__Action item__
When you restate the data, keep every word as it is and drop the images.

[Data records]

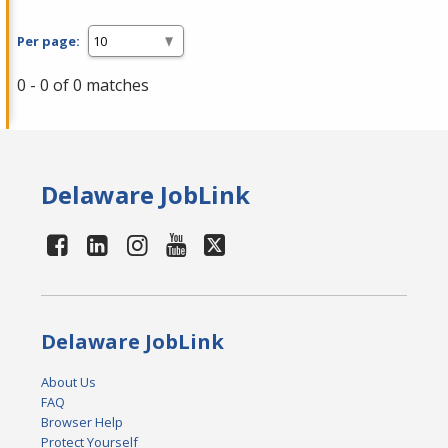
Per page:
0 - 0 of 0 matches
Delaware JobLink
Delaware JobLink
About Us
FAQ
Browser Help
Protect Yourself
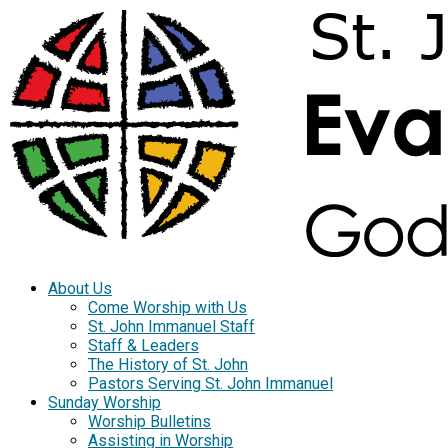
About Us
Come Worship with Us
St. John Immanuel Staff
Staff & Leaders
The History of St. John
Pastors Serving St. John Immanuel
Sunday Worship
Worship Bulletins
Assisting in Worship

__Worked solution__
Per page:
0 - 0 of 0 matches
Delaware JobLink
Delaware JobLink
About Us
FAQ
Browser Help
Protect Yourself
About Us
Come Worship with Us
St. John Immanuel Staff
Staff & Leaders
The History of St. John
Pastors Serving St. John Immanuel
Sunday Worship
Worship Bulletins
Assisting in Worship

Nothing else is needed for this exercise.